What do you do at LIDS?

I support Professors Berwick, Bresler, Ozdaglar, Shah, Tsitsiklis, and Wilson. The way I describe what I do at LIDS is I do all of the administrative things that help the faculty do their research. So I coordinate meetings and manage inboxes and get people reimbursed and sort of all of the "other tasks as assigned" that help the faculty and the grad students do their work. I’m also learning how to do some LIDS-wide work with our databases and account reporting.

Where did you work before coming to LIDS and MIT?

I worked at Bard Academy at Bard College at Simon’s Rock. I was a residence director there for two and a half years, working with 9th and 10th grade students — lived in the building with them, shared my dog, Rocky, with them, the whole thing. I was basically their parent in place, helping them get used to being in school away from their families. It was intense, but also a really unique and interesting way to live that didn’t necessarily feel like work all the time.

What brought you to MIT?

Working with those younger kids in the boarding school setting was a big dream for a while — I actually moved from L.A. to New England to do that. My partner came with me. He was also a residence director at Simon’s Rock. But what he always wanted to do was to focus more on DEI and identity resource work. So when a DEI program administrator position opened up at Tufts, he applied and got it, which was really exciting! I came with him to Boston and started looking for jobs in higher ed.
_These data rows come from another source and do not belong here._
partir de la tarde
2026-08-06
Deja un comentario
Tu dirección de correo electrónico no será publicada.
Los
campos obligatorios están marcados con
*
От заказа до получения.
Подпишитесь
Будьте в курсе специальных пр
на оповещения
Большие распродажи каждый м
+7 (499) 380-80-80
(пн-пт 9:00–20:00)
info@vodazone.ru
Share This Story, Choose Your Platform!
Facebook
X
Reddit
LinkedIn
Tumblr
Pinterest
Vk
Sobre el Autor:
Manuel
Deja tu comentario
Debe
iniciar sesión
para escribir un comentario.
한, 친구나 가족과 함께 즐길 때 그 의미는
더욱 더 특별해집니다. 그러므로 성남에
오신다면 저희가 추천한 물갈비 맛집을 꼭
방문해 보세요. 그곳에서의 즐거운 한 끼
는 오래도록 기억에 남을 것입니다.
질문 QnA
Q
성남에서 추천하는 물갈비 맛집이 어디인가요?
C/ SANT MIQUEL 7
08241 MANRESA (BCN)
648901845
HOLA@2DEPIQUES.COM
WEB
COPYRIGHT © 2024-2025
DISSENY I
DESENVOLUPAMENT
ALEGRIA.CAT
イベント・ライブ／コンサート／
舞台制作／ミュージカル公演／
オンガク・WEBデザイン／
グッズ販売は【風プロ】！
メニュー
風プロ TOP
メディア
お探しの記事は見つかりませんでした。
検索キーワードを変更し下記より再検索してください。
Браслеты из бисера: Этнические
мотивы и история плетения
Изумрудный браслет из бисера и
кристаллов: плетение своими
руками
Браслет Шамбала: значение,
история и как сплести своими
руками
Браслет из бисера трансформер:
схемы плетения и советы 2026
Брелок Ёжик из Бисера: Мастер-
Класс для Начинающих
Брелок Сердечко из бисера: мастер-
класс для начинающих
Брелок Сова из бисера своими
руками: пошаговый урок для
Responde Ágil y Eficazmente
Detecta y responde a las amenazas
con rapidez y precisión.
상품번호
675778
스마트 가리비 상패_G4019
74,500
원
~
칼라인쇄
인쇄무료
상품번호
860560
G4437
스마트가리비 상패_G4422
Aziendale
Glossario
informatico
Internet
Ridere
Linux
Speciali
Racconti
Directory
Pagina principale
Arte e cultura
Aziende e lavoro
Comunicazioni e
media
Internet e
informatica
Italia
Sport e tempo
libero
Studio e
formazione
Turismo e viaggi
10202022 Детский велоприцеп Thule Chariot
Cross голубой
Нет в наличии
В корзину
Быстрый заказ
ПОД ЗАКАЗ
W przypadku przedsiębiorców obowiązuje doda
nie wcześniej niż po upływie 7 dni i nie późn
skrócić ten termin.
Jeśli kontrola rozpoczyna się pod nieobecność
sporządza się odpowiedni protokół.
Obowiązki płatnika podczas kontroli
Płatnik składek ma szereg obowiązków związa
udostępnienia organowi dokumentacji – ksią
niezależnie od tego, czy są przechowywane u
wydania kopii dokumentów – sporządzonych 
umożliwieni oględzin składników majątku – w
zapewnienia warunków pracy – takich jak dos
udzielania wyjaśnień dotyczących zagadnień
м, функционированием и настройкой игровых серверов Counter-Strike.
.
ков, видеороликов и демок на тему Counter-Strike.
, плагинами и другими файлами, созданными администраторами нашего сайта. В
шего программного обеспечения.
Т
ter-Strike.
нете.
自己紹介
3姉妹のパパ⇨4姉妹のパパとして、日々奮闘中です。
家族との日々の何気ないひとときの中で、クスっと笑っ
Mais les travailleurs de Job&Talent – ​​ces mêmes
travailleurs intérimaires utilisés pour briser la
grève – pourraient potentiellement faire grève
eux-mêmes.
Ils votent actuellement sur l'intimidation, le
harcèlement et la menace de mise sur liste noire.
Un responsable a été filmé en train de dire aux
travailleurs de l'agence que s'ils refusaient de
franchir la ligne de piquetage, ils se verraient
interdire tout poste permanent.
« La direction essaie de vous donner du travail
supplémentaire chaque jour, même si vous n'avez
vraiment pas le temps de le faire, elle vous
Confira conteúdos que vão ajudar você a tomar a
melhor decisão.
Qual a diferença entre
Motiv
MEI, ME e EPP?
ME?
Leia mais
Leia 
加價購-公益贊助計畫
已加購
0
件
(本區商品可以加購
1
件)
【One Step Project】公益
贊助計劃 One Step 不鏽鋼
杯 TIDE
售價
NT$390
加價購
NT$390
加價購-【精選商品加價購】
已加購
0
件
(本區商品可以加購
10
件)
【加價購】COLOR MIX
A really close friend of mine did his bachelor’s and master’s at MIT, and I kept hearing about all the cool things that happen here, so I kept applying for positions until something came through.

What do you do outside of work?

I’m finishing up my bachelor’s of science in psychology at Northeastern, as a foundation to working in education and figuring out how to best work with students. My career in student services started very briefly at a therapeutic school — so working with students who had been to rehab or had been to wilderness therapy — and I realized that if the people that worked with them had a better understanding of what they were going through maybe things wouldn’t have been as hard. So I took that to heart when I chose my degree.

But when I’m not doing course work — I just have my capstone project left — I hang out with my dog and my partner. We’re still exploring Boston since we’ve only been here a few months. We’re really big on exploring for food, especially. We have our favorite Italian restaurant in the North End already, and keep looking for where the best of our favorite foods can be found.